Enginpasa1 wrote:ok I had a 650 (quant 38 Verbal 41) last week that was raised from a 550.
After 10 days of good good math studies and careful analysis of my mistakes, I took another manhattan gmat exam. I scored a 640 (quant 44 and verbal 34). This is bittersweet for me. I can raise the quant even higher because I didnt even touch geometry review yet. It shows that I can fix the math and I can get even higher. I am bleeding many points from SC and some from CR.
How can I balance raising both scores while not letting each side slip?
Very close please help!
that's an interesting way to phrase the question; the wording makes it sound like a zero-sum game, in which devoting more attention to quant has been
costing you verbal points. of course, that idea doesn't really make sense; the two sections are completely separate, with separate time limits, etc., so the one can't really affect the other.
it
is possible, of course, that you can underperform on verbal due to sheer neglect if you spend
all your time studying quant. but, in your case, that's not a factor; it's only been ten days - not nearly enough time in which to forget lots of material, especially verbal material (which tends to be retained for longer than does quant) - since your last practice test.

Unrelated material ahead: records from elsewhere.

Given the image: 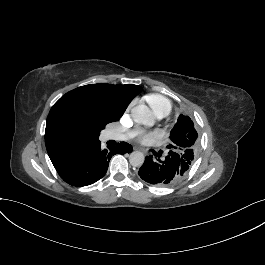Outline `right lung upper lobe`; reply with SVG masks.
Returning a JSON list of instances; mask_svg holds the SVG:
<instances>
[{
    "instance_id": "obj_1",
    "label": "right lung upper lobe",
    "mask_w": 265,
    "mask_h": 265,
    "mask_svg": "<svg viewBox=\"0 0 265 265\" xmlns=\"http://www.w3.org/2000/svg\"><path fill=\"white\" fill-rule=\"evenodd\" d=\"M142 87L126 84L112 85L106 83L90 84L76 88L64 96L69 95H97L109 96L124 105H129L132 99L137 96ZM59 100L51 108L47 117L45 129V144L48 155L53 165L59 163L64 157L73 151L98 142L99 132L95 129L69 130L60 125L57 116Z\"/></svg>"
}]
</instances>
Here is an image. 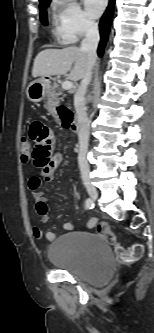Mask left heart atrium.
Instances as JSON below:
<instances>
[{"label": "left heart atrium", "instance_id": "1", "mask_svg": "<svg viewBox=\"0 0 154 333\" xmlns=\"http://www.w3.org/2000/svg\"><path fill=\"white\" fill-rule=\"evenodd\" d=\"M107 0H84L88 15L92 18L98 17L103 11Z\"/></svg>", "mask_w": 154, "mask_h": 333}]
</instances>
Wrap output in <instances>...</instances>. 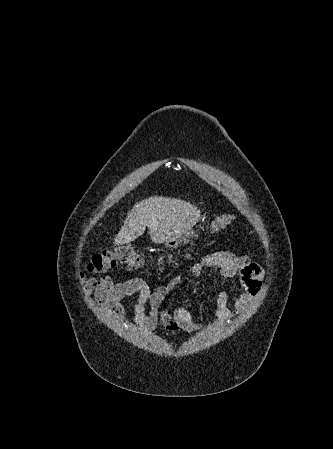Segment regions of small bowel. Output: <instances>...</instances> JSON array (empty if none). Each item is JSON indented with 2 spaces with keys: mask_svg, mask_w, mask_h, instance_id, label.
<instances>
[{
  "mask_svg": "<svg viewBox=\"0 0 333 449\" xmlns=\"http://www.w3.org/2000/svg\"><path fill=\"white\" fill-rule=\"evenodd\" d=\"M216 268L219 275L237 279L241 292L235 297L234 310L228 306L229 295L233 290L221 289L215 301V322L225 323L245 311L258 297L264 278L263 269L247 256H238L228 251L209 254L187 269L189 275H198L204 268ZM82 279L84 289L95 297L101 308L112 317L124 320L125 309L121 301L127 297H137L133 307L135 323L152 332L157 326L171 334L180 332L193 333L200 325L192 318L190 312L177 306L169 311L161 307L164 299L182 282V276L173 277L166 285L151 290L140 278H131L122 282H114L109 276Z\"/></svg>",
  "mask_w": 333,
  "mask_h": 449,
  "instance_id": "small-bowel-1",
  "label": "small bowel"
}]
</instances>
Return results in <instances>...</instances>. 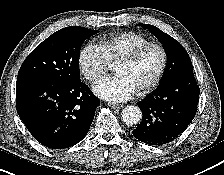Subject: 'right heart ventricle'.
I'll use <instances>...</instances> for the list:
<instances>
[{
    "instance_id": "1",
    "label": "right heart ventricle",
    "mask_w": 224,
    "mask_h": 175,
    "mask_svg": "<svg viewBox=\"0 0 224 175\" xmlns=\"http://www.w3.org/2000/svg\"><path fill=\"white\" fill-rule=\"evenodd\" d=\"M148 42V39L139 33L120 32L102 38L99 46L109 62H117Z\"/></svg>"
}]
</instances>
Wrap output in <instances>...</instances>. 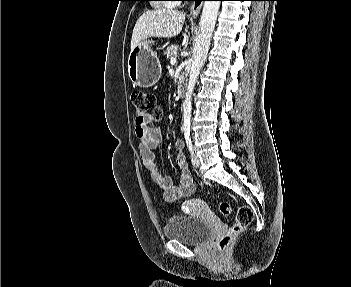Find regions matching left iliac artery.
<instances>
[{
  "label": "left iliac artery",
  "mask_w": 351,
  "mask_h": 287,
  "mask_svg": "<svg viewBox=\"0 0 351 287\" xmlns=\"http://www.w3.org/2000/svg\"><path fill=\"white\" fill-rule=\"evenodd\" d=\"M184 135H185V140H186V144H187L189 151L193 152V145H192V141H191V137H190V132H185Z\"/></svg>",
  "instance_id": "44dca946"
}]
</instances>
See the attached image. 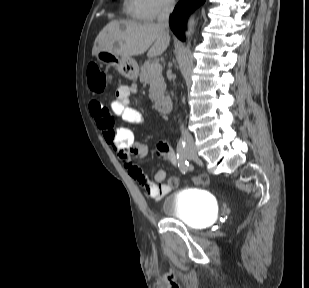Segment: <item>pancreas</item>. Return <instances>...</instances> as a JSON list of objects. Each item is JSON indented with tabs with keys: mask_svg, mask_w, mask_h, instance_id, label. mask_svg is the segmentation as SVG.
I'll return each mask as SVG.
<instances>
[{
	"mask_svg": "<svg viewBox=\"0 0 309 288\" xmlns=\"http://www.w3.org/2000/svg\"><path fill=\"white\" fill-rule=\"evenodd\" d=\"M152 64L153 63L150 61H146L141 67L139 77L142 83H148L150 85L149 98L152 102H154L164 95L166 84L162 76V69L151 71L150 68Z\"/></svg>",
	"mask_w": 309,
	"mask_h": 288,
	"instance_id": "pancreas-1",
	"label": "pancreas"
}]
</instances>
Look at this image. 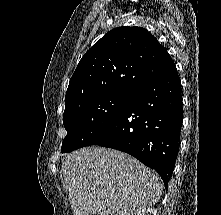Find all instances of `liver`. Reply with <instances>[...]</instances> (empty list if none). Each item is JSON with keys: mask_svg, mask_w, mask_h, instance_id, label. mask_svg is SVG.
<instances>
[{"mask_svg": "<svg viewBox=\"0 0 221 215\" xmlns=\"http://www.w3.org/2000/svg\"><path fill=\"white\" fill-rule=\"evenodd\" d=\"M64 183L73 215H133L161 198L160 176L136 158L88 147L65 155Z\"/></svg>", "mask_w": 221, "mask_h": 215, "instance_id": "obj_1", "label": "liver"}]
</instances>
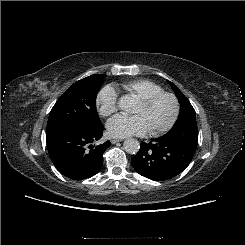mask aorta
Instances as JSON below:
<instances>
[{"label":"aorta","instance_id":"1","mask_svg":"<svg viewBox=\"0 0 245 245\" xmlns=\"http://www.w3.org/2000/svg\"><path fill=\"white\" fill-rule=\"evenodd\" d=\"M119 107L124 110L127 108V97H122L119 101ZM140 143L137 139L128 138L123 143V149L129 154H136L139 151Z\"/></svg>","mask_w":245,"mask_h":245}]
</instances>
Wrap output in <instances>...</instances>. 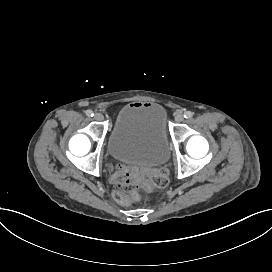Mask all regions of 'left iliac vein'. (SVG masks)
Returning a JSON list of instances; mask_svg holds the SVG:
<instances>
[{
    "instance_id": "1",
    "label": "left iliac vein",
    "mask_w": 272,
    "mask_h": 272,
    "mask_svg": "<svg viewBox=\"0 0 272 272\" xmlns=\"http://www.w3.org/2000/svg\"><path fill=\"white\" fill-rule=\"evenodd\" d=\"M184 119V116L181 112H176L175 113V121L176 122H182Z\"/></svg>"
}]
</instances>
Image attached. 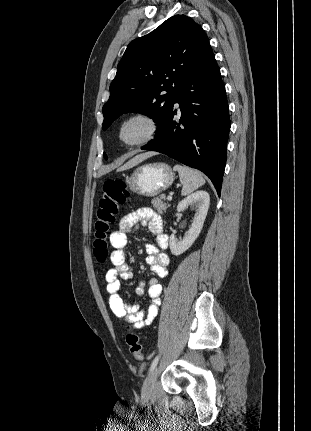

don't forget the following fact:
the test has a 30-point standard deviation. roughly, this means that, about 70% of the time, your performance will be within 30 points (either way) of your 'true score' or 'predicted score'. that's already a fairly wide range, but don't forget the other consequence of that statement: the
other 30% of the time, your score will be MORE than 30 points above or below your 'true'/'predicted' score!
in other words, you can't put too much stock in single scores, and you can't put
any stock in extremely small increments. a ten-point loss is slight enough to begin with, but, relative to a 30-point standard deviation, it's totally negligible. as an analogy, if you stepped on the scale and found that you weigh 0.4 pound less than you did last week, you can't really interpret that as weight loss. (weight can fluctuate by several pounds on a regular basis, so that reading could even be consistent with weight
gain!)
so, a brief summary:
* don't worry about small gains and losses; just worry about your entire trajectory of practice tests, which, judging from your posts, is definitely increasing over time
* try not to think of the quant and verbal sections as affecting each other; they are completely independent.
* see your other thread for my notes about useful ways to approach sentence correction.